Tinker Imagineers’ new book blends monograph and manual in its exploration of the Experience Design process.
As I’ve noted recently, books about multimedia installations are few and far between; slightly less rare are publications about Experience Design. As with most design publications, these are typically divided between monographs, trend surveys, and instructional books.
Worlds of Wonder: Experience Design for Curious People, by Erik Bär and Stan Boshouwer, is hugely ambitious in that it attempts to do all three of these things… and to a certain extent, it works.
The book’s authors are the principals of Tinker Imagineers, a Dutch design firm that has been working in exhibitions and experiences since 1991. Early in the book, their trajectory is described; while students in an AI program at Utrecht University, they stumbled into exhibition design accidentally through a school project, and quickly found themselves in demand as designers of immersive experiences.
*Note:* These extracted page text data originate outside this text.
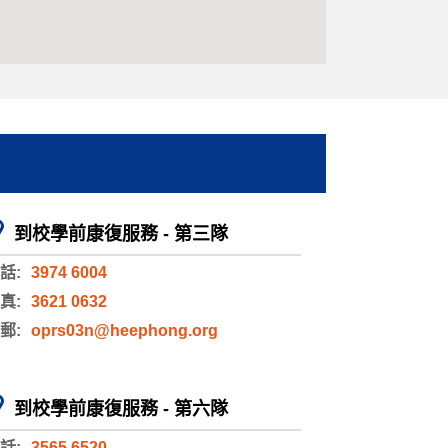
到校學前康復服務 - 第三隊
話:
3974 6004
真:
3621 0632
郵:
oprs03n@heephong.org
到校學前康復服務 - 第六隊
話:
3565 6520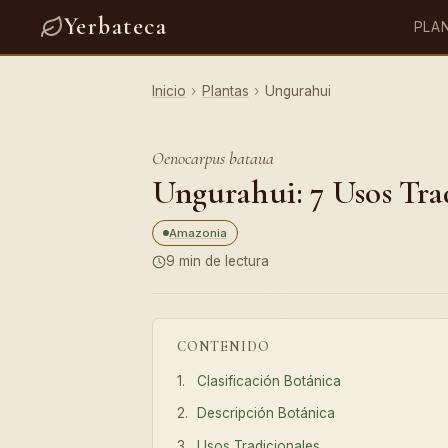
Yerbateca
PLA
Inicio
›
Plantas
›
Ungurahui
Oenocarpus bataua
Ungurahui: 7 Usos Tra
Amazonia
9 min de lectura
CONTENIDO
Clasificación Botánica
Descripción Botánica
Usos Tradicionales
While this background is established early, the book does not purport to be a monograph… but the copious photos throughout stem almost completely from TI projects. The images are used primarily as illustration rather than content, and the handful of case studies describe the projects without identifying the book’s authors as their creators. It’s an odd stance – does it make the book more commercial (as the entire concept of Experience Design is illustrated with the authors’ works), or less (since they’re technically uncredited)?
The book is split into four sections. The first of these, WHAT, takes up roughly one-third of the book’s 270 pages. Much of this section is focused on definitions and frameworks, as the authors literally try to establish just what constitutes experience design. Some theory is presented as well: Yuval Noah Harari’s notion of Collective Imagination, Plato’s Theory of Ideas, and, unsurprisingly, Joseph Campbell’s Hero’s Journey. The last pages of this section were the most interesting to me, mapping Campbell’s Journey onto the stages of visitor experience.
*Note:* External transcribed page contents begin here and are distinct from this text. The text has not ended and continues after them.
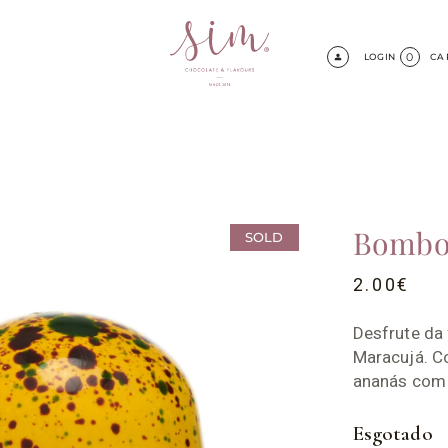
0
LOGIN
CA
Bombo
SOLD
2.00
€
Desfrute da
Maracujá. C
ananás com 
Esgotado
But for the most part, the writing was steeped in generalities, with only two lightweight case studies to support its arguments. Some of the theoretical concepts were new to me, but in the absence of concrete examples, I’m not sure how applicable they would be to my work.
On another note, I was taken aback that a chapter purporting to be about the origin of the Experience Design field was instead focused on the authors’ firm, and failed to mention the history of the field in theme parks, museums, world’s fairs, and other venues.
The next section, considerably shorter, is titled WHY, and focuses on the value of experiences. It includes extended references to Joseph Pine and James Gilmore’s The Experience Economy, incorporating some of the authors’ email correspondence with Pine verbatim. It also addresses the psychology of why guests enjoy these venues, though this discussion felt a bit like a retread of the previous section.
The WOW section comes next. Much less verbose, this section presents a series of themed photo spreads (of Tinker Imagineers projects, naturally), illustrating a variety of themes, including healing, spirituality, play, and curiosity. The images are great, but by this point in the book, I started to see the same projects represented from multiple angles. It makes one wonder whether the book’s content was written around the firm’s portfolio, and whether there’s an inherent limitation to that approach.
Finally, the HOW section takes up the book’s final third. There’s an impressive density here – a full ten pages are devoted to cost control – as the authors discuss creative process in great detail, without identifying it as their creative process.
This section reminded me of the kind of boilerplate text one typically has to write when delivering a proposal for a large creative project: this is our team, this is our ideation process, here’s how we manage projects, etc. It’s interesting to see how another firm spells this all out, though the text itself tends to be a bit dry, especially if you’ve read (or had to write) this sort of thing before. And the lack of case studies for these processes makes this more of an academic exercise than one from which the reader can really garner useful insights.
Most disappointingly, for a firm with ‘tinker’ in its name, the process described here is awfully linear. There’s some mention of iteration with regards to design-build value engineering, but otherwise what’s presented here is very much a Waterfall approach. Goals are set, concepts defined, designs drawn, and projects built, in that strict sequence. I would have expected a more agile approach, filled with prototyping and user testing, but I suppose a company nearing its 30th anniversary would inevitably have some creative habits that skew towards the traditional.
Worlds of Wonder is clearly written (thanks to its translator, no doubt), but I might have enjoyed it more with briefer, more pointed text. Without directly referencing real-world projects and processes, the verbiage often gets lost in generalities.
But as a portfolio, it’s fantastic. I try to keep my eye on experiential design firms, but I was unfamiliar with Tinker Imagineers before picking up this book. Their work is gorgeous, rich with storytelling, brilliant media integration, and strong conceptual ideas.
I understand the instinct not to publish a monograph – all the work depicted in the book is presented in more depth on the firm’s website – but some insight into the projects themselves would have made this a really useful manual, for both students and working professionals. As it is, I’m not clear as to what audience the authors are trying to reach… beyond those potential clients who might be swayed by the book’s demonstration of expertise.